Whether any particular spending program or regulatory intervention makes sense must be judged case by case. One could point to wasteful and unjust interventions (farm subsidies, for instance) or make a solid case for new ones (a gas tax to curb demand for oil, for example). But if a democratic country is to think these things through, it should do so with a mature understanding of the material and nonmaterial advantages of the market system. A background presumption against market forces is a poor basis for policy.
It is difficult to see where any heightened appreciation of the market system is going to come from. Economists, presumably, ought to be supplying it. Unfortunately, in most cases, communicating a sense of wonder is not among their gifts. In some ways, teachers of economics are probably making matters worse.
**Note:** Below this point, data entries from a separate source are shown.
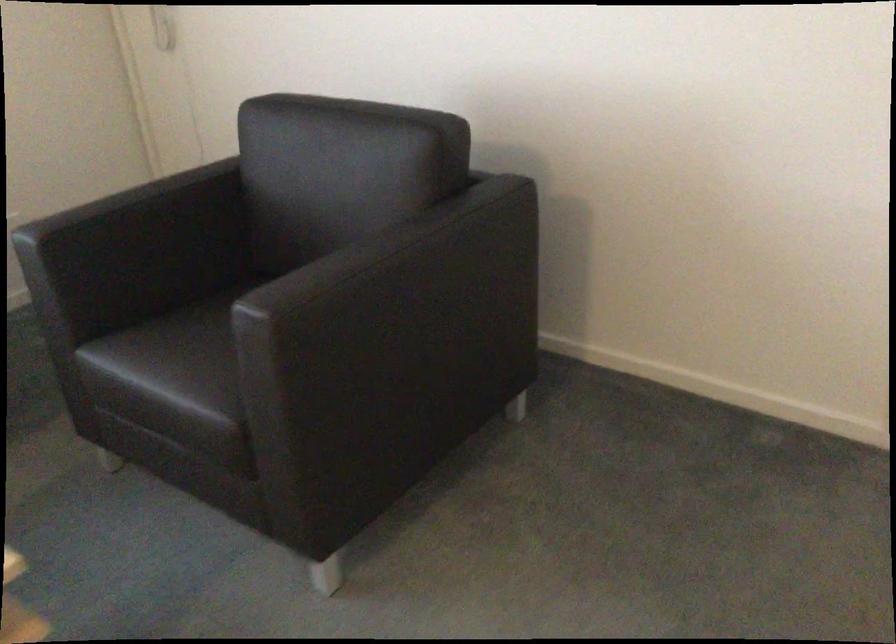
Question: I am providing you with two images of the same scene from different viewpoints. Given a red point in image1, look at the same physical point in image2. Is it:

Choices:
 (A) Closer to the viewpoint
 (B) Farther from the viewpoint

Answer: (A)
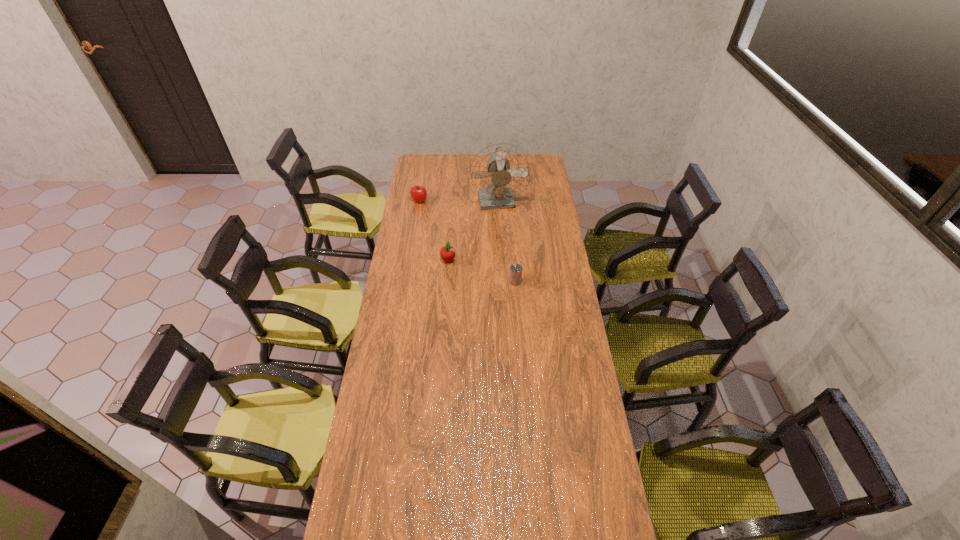
Image resolution: width=960 pixels, height=540 pixels. Find the location of `fan`. fan is located at coordinates (499, 172).

This screenshot has height=540, width=960. Find the location of `the left apple`. the left apple is located at coordinates (418, 193).

Identify the location of the farther apple. This screenshot has height=540, width=960. (418, 193).

At what (x,y) coordinates should I click in order to perform the action: click on the second object from left to right. Please return your answer as a coordinate pair (x, y). This screenshot has width=960, height=540. Looking at the image, I should click on (447, 253).

Where is `the third farthest object`? the third farthest object is located at coordinates (447, 253).

This screenshot has width=960, height=540. Find the location of `the nearest object`. the nearest object is located at coordinates (515, 276).

Identify the location of free space located 0.100m in front of the tallest object to blow air. click(499, 229).

Where is `vacant region located 0.150m on the right of the leftmost object`? vacant region located 0.150m on the right of the leftmost object is located at coordinates (453, 201).

The width and height of the screenshot is (960, 540). Identify the location of vacant space located on the right of the second nearest object. (497, 260).

You are a GUI agent. You are given a task and a screenshot of the screen. Output one action in this format:
    pyautogui.click(x=<x>, y=<y>)
    Task: Click on the free spot located 0.390m on the left of the beer can
    
    Given the screenshot: What is the action you would take?
    pyautogui.click(x=428, y=281)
As practiced in universities, economics continues to turn inward, with ever more emphasis on math, quantitative methods, and narrow specialization. You can make a case for that, but it silences the discipline on the thing that matters most. Also, people are suspicious of economists: they see them as agents of a suspicious doctrine. And it so happens that a variety of studies have shown, notoriously, that training in economics inclines people to be more “rational”—that is, more selfish and less inclined to cooperate. This does not commend economics to the rest of us.
Corporate leaders and right-of- center politicians who set up as spokesmen for free enterprise are worse. They speak of capitalism’s virtues, then get down to the real business of subsidies, import protection, tax relief, and other favors. People see through it, and find their prejudices confirmed. The conflation of the interests of business with the interests of the nation is virtually an organizing principle of the Right. Yet in reality those interests are usually opposed—as Adam Smith again pointed out. What best serves a nation’s economic interests is competition—it’s why markets work, when they do. But competition hurts individual businesses, and most CEOs hate it. Don’t look there for intellectual enlightenment.
How about a movie in which a firm prospers under threat of competition by selling things that people want at an affordable price, paying its workers the market wage, and breaking no laws, thereby advancing the common good? Well, you see the problem.